**YOUR INSTRUCTIONS:** Wherever "Output" shows up in the records below, copy the whole line.

(Source texts of formatted documents)
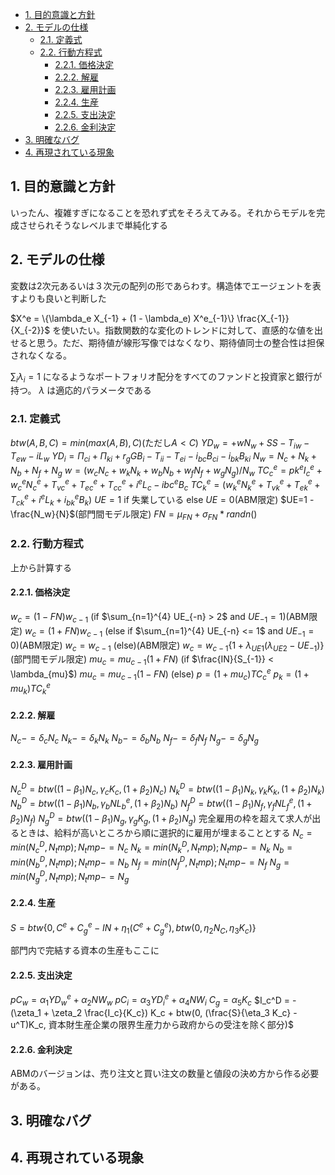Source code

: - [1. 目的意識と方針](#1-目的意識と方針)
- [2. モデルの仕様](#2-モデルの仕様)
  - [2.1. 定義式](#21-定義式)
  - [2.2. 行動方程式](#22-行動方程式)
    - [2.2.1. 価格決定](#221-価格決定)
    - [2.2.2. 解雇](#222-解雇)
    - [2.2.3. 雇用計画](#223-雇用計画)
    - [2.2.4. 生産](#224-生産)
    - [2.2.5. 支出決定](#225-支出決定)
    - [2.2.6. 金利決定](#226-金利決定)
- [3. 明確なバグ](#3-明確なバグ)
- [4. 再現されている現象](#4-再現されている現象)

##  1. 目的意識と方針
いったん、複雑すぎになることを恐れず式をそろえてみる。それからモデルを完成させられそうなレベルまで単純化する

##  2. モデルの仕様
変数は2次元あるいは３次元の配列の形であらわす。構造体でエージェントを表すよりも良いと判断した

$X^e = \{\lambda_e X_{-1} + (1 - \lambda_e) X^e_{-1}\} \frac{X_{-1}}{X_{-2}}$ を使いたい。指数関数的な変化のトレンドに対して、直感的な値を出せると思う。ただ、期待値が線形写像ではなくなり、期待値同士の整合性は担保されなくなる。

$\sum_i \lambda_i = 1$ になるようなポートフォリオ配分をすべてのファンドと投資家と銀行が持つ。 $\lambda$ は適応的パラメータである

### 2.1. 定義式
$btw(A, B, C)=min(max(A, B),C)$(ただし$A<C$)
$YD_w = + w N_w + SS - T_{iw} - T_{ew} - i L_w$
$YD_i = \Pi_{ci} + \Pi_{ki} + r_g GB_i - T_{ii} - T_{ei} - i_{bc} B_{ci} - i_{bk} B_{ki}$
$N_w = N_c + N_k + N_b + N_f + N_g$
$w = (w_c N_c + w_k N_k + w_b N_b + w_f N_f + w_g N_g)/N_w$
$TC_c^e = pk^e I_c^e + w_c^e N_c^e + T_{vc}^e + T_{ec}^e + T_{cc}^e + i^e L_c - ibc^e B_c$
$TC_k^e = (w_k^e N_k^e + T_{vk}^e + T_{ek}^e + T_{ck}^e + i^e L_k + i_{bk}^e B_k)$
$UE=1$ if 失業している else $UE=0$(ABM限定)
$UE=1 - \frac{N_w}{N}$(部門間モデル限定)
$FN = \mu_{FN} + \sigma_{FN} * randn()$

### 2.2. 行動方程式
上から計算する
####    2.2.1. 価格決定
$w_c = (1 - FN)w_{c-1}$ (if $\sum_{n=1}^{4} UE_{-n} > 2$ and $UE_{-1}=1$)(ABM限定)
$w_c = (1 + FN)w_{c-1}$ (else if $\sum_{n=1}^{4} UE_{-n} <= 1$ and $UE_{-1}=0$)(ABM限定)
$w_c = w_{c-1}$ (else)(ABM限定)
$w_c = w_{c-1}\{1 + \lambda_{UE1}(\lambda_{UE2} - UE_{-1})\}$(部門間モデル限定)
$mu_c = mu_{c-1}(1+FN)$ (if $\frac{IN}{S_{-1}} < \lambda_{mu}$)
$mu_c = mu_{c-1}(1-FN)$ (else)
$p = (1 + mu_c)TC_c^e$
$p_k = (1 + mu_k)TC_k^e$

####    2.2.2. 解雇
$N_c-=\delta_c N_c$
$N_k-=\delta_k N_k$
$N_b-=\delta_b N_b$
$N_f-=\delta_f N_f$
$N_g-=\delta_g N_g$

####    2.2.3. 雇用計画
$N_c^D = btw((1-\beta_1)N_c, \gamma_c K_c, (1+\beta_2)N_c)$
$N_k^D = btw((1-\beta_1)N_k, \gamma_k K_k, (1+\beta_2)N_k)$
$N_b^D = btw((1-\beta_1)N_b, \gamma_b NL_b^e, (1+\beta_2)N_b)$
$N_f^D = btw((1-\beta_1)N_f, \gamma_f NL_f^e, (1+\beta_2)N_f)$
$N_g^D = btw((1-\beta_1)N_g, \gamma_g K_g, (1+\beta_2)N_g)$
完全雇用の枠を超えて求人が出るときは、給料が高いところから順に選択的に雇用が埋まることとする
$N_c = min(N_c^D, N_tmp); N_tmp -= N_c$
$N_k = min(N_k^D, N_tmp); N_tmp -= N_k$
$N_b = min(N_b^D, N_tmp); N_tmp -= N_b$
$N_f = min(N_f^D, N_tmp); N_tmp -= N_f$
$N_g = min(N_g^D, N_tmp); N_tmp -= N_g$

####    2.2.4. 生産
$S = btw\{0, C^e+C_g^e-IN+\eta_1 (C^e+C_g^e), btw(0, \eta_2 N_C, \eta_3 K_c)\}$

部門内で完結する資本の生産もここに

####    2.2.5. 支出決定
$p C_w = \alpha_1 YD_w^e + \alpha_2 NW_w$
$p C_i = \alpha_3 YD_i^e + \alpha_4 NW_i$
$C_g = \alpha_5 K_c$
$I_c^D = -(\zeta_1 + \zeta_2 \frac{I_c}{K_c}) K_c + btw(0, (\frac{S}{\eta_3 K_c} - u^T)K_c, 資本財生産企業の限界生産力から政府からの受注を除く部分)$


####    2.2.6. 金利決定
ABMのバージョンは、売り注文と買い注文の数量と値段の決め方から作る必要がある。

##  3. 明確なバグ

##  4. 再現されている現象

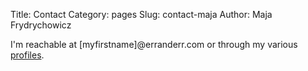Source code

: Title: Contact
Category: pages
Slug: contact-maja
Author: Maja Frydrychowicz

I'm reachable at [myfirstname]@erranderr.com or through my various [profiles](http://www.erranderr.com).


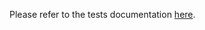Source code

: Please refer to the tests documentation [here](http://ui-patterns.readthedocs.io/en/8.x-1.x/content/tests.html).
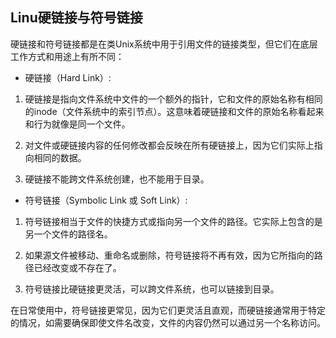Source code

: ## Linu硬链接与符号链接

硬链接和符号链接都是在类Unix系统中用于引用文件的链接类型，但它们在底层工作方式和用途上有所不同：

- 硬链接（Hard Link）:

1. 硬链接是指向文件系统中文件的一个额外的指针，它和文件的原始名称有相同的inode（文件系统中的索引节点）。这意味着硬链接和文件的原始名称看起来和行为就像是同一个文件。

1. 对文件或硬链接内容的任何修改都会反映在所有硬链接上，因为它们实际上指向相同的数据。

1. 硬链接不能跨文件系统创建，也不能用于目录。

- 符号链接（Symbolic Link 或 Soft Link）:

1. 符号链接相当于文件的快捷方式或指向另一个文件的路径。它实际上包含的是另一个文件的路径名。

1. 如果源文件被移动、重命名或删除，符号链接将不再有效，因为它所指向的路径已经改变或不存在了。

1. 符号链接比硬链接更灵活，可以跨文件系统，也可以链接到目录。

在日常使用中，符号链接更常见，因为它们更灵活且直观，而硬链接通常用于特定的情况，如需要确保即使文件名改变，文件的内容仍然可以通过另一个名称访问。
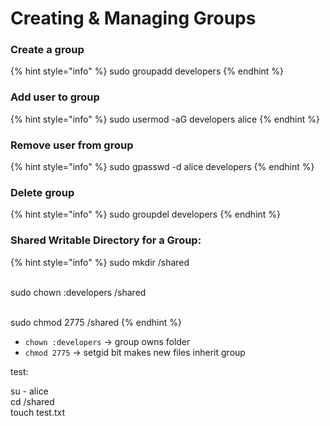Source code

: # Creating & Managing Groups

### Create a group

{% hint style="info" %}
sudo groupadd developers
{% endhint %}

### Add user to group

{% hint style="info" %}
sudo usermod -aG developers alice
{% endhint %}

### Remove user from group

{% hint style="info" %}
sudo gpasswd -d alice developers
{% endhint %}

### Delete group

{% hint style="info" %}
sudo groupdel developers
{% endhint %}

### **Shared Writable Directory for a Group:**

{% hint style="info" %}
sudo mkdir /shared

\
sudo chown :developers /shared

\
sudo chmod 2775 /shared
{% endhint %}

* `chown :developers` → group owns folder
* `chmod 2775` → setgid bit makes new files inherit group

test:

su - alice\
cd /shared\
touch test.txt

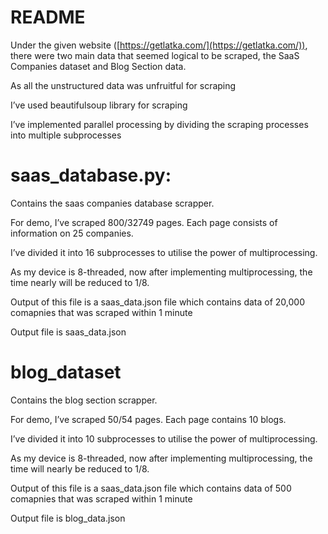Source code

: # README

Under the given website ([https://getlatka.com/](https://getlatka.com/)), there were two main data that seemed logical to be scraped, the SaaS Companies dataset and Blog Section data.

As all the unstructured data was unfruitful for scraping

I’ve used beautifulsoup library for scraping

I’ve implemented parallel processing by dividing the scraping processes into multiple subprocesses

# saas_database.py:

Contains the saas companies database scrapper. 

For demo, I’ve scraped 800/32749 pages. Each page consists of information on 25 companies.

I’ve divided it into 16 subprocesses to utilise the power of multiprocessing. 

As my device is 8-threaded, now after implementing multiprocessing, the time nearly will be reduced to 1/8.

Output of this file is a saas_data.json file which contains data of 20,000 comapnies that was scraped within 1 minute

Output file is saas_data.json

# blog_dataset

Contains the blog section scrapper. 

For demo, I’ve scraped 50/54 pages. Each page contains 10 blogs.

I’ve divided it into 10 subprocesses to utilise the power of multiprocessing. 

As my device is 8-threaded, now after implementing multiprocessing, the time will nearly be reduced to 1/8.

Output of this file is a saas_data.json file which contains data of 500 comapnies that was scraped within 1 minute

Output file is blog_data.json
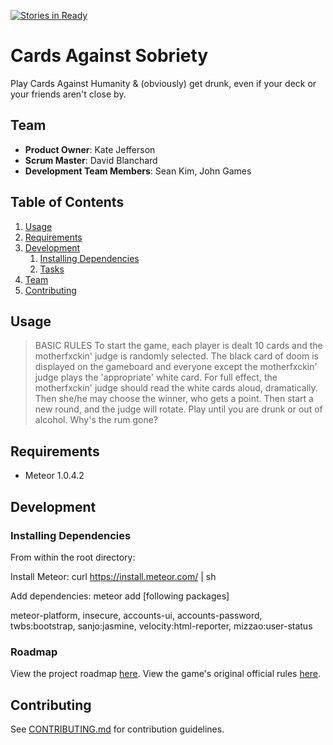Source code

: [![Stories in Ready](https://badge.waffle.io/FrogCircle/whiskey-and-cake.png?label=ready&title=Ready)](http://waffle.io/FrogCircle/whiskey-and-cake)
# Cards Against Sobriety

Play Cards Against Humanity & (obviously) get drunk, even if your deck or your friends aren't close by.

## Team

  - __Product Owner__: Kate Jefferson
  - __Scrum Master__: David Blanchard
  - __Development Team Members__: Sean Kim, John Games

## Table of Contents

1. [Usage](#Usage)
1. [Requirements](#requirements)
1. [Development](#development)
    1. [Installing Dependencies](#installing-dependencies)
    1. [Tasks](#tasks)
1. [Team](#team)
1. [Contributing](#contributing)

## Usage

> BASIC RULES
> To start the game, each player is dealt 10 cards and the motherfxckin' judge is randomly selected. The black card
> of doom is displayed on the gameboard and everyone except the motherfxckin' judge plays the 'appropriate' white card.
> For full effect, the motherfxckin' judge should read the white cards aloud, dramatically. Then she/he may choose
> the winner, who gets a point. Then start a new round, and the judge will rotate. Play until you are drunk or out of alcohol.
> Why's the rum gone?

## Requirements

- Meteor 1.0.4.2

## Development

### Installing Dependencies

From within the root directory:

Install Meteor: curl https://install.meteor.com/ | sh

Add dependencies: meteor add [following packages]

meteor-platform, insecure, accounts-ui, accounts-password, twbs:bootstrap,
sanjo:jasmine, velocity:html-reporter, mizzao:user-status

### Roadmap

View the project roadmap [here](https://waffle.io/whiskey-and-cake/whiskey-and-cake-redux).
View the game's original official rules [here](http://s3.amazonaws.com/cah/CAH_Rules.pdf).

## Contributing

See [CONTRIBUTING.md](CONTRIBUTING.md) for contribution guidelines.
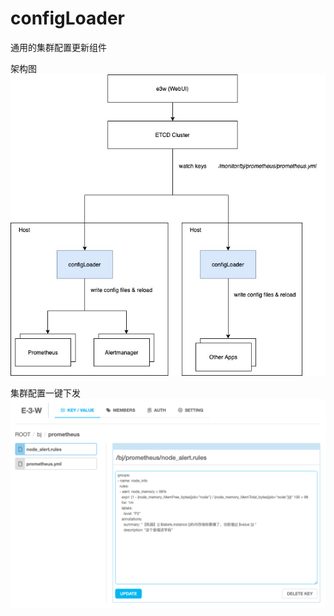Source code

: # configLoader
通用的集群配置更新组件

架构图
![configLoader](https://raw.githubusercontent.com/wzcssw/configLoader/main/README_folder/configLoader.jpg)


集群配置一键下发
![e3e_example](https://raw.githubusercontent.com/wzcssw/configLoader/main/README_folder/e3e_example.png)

**ANSWER TO THIS TASK:**
Output of this file is a saas_data.json file which contains data of 20,000 comapnies that was scraped within 1 minute
Output file is saas_data.json
Output of this file is a saas_data.json file which contains data of 500 comapnies that was scraped within 1 minute
Output file is blog_data.json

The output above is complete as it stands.